AFTRA, WGA bring talkshow hostess in battle
AFTRA and the WGA have gotten into a brawl over Ellen DeGeneres working during the writers strike.
In recent days, the tops execs for the American Federation of Television & Radio Artists and the WGA East have issued dueling statements and letters over DeGeneres opting to continue working on her daytime talker during the past week.
The inter-union brawl came into the open on Friday when the WGA East issued a press release blasting DeGeneres for continuing to perform comedy in violation of strike rules. ”Ellen said she loves and supports her writers, but her actions prove otherwise.”
The WGA East also took DeGenerses to task over the recent dog controversy: “We find it sad that Ellen spent an entire week crying and fighting for a dog that she gave away, yet she couldn’t even stand by writers for more than one day – writers who have helped make her extremely successful.
AFTRA topper Kim Roberts Hedgpeth said, in a letter to WGA East chief Mona Mangan, that DeGeneres is required to work.
”As you know, AFTRA members such as Ms. DeGeneres who are working under the AFTRA Network TV Code (which covers The Ellen DeGeneres Show) are legally required by the no-strike clause of that contract to report to work and perform their AFTRA-covered responsibilities,” she wrote. ”Ms. DeGeneres, along with thousands of entertainment-industry workers represented by AFTRA and other unions who are bound by similar no-strike clauses, are also reporting to work as legally required.”
Hedgpeth also said it was inappropriate for the WGA to publicly blast DeGeneres in light of members of AFTRA supporting the strike on picket lines.
“If WGAE had concerns about the activities of this AFTRA member, we cannot fathom why we did not receive so much as a courtesy heads-up to discuss the situation and see what we could do to work together in support of WGA’s members,” Hedgpeth wrote. “An AFTRA member was made the target of an ad hominem attack in a news release without any of the communication between us consistent with professional and inter-union courtesy. At a time when all unions should be standing together, this stunning breach of basic inter-union courtesy is the kind of misstep that threatens to frustrate the solidarity of organized labor on a cause that we should all stand together, and stand up, for.”
Mangan responded in a letter to Hedgpeth which said she was sorry to learn that the WGA erred in not consulting AFTRA before releasing the statement about DeGeneres. “I assure you that we have great respect for AFTRA, its members and staff, and we are deeply grateful for the generous support of the many AFTRA members supporting our strike by withholding their services and/or joining our picket lines and rallies,” she said.
But Mangan also said DeGeneres is wrong. “Beyond any issue of membership, there is the obvious ethical issue, which is clearly present in Ms. DeGeneres’ decision to write and produce a show without writers in the face of an industrywide walkout by 12,000 writers.”
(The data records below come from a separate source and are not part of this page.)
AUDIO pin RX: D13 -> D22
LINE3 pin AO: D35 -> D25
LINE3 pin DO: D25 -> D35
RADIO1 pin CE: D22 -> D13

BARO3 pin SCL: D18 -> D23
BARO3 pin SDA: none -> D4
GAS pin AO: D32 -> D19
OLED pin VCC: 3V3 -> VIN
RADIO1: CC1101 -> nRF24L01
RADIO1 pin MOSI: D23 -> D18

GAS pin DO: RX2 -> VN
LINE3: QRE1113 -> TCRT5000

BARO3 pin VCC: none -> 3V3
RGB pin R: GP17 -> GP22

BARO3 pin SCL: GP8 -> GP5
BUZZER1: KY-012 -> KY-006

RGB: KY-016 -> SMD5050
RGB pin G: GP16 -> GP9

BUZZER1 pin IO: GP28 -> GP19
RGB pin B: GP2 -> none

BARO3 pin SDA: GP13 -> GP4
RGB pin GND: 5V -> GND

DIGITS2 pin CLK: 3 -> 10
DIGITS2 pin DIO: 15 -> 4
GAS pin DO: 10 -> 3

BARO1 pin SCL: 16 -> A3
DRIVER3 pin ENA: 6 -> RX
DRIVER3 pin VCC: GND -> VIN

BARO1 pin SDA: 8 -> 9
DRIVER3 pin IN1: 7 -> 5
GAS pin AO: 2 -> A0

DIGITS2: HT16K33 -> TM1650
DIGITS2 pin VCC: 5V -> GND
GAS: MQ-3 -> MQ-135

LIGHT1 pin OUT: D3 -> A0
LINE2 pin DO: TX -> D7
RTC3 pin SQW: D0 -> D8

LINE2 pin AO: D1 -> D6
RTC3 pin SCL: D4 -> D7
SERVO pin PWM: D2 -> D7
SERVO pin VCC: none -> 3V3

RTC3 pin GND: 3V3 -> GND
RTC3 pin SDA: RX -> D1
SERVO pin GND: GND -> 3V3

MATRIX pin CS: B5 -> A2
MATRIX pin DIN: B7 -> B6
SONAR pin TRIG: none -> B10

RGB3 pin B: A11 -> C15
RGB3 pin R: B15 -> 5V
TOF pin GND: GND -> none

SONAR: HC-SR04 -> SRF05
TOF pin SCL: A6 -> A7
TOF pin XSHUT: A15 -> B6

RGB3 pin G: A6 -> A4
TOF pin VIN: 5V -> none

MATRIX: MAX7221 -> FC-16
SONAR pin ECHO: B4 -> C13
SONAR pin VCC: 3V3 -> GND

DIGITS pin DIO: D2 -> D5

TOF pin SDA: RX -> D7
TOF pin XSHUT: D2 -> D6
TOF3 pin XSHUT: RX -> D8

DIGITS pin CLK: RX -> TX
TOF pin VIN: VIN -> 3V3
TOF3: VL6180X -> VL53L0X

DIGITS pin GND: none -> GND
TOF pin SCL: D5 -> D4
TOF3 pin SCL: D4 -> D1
DeGeneres’ producers, Telepictures Prods., weighed in with a defense of DeGeneres. “Ellen has not done anything in violation of the Writer’s Guild of America agreement, or the WGA’s internal ‘Strike Rules.'”
“Telepictures Productions, through its distributor Warner Bros. Domestic Television Distribution, has contractual obligations to continue to deliver original programming to the 220 stations that carry the program.
We have asked Ellen to come back to work to fulfill her contractual Obligation, as host of the show, because without original programs the stations can move the show out of its time periods or ultimately hold the company in breach of contract. The company, in turn, expects Ellen not to breach her contract to host the show. We also wish to preserve the 135 jobs of the staff and the crew whose livelihoods depend on the show continuing. We regret the Writer’s Guild has chosen to strike and we wish for a quick resolution.”